Return value: Returns an EmbeddingResponse object containing the embedding results.

The EmbeddingResponse class contains the following properties:

NameTypeDescription
model_namestrThe name of the video understanding model the platform has used to create this embedding.
text_embeddingOptional[TextEmbeddingResult]An object that contains the generated text embedding vector and associated information. Present when a text was processed.
image_embeddingOptional[ImageEmbeddingResult]An object that contains the generated image embedding vector and associated information. Present when an image was processed.
audio_embeddingOptional[AudioEmbeddingResult]An object that contains the generated audio embedding vector and associated information. Present when an audio file was processed.

The TextEmbeddingResult class contains the following properties:

NameTypeDescription
error_messageOptional[str]Error message if the embedding generation failed.
segmentsOptional[List[BaseSegment]]An object that contains the embedding.

The AudioEmbeddingResult class contains the following properties:

NameTypeDescription
segmentsOptional[List[AudioSegment]]An object that contains the embedding and its start time.
error_messageOptional[str]Error message if the embedding generation failed.
metadataOptional[BaseEmbeddingMetadata]Metadata about the embedding.

The ImageEmbeddingResult class contains the following properties:

NameTypeDescription
error_messageOptional[str]Error message if the embedding generation failed.
segmentsOptional[List[BaseSegment]]An object that contains the embedding.
metadataOptional[BaseEmbeddingMetadata]Metadata about the embedding.

The BaseSegment class contains the following properties:

NameTypeDescription
float_Optional[List[float]]An array of floating point numbers representing the embedding. You can use this array with cosine similarity for various downstream tasks.

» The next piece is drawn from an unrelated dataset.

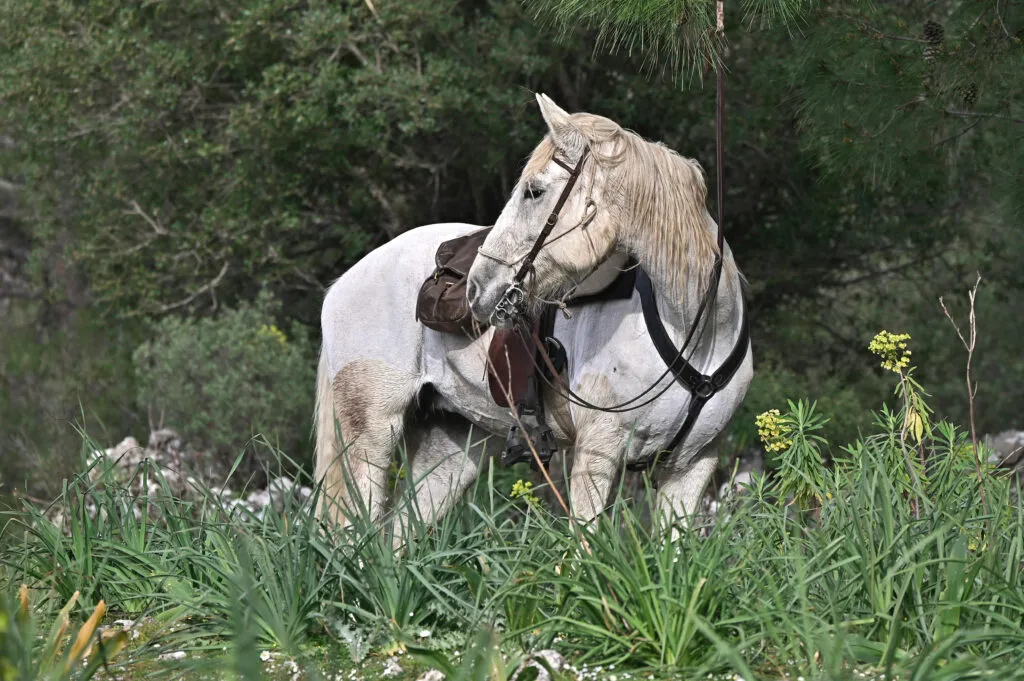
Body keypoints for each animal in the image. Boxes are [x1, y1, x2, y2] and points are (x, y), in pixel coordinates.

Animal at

The AudioSegment class extends BaseSegment and contains the following additional properties:

NameTypeDescription
start_offset_secOptional[float]The start time, in seconds, from which the platform generated the audio embedding.

The BaseEmbeddingMetadata class contains the following properties:

NameTypeDescription
input_urlOptional[str]The URL of the media file used to generate the embedding. Present if a URL was provided in the request.
input_filenameOptional[str]The name of the media file used to generate the embedding. Present if a file was provided in the request.

API Reference: Create text, audio, and image embeddings.

Related guides:

Error codes

This section lists the most common error messages you may encounter while creating text, image, and audio embeddings.

  • parameter_invalid
    • The text parameter is invalid. The text token length should be less than or equal to 77.
    • The text_truncate parameter is invalid. You should use one of the following values: none, start, end.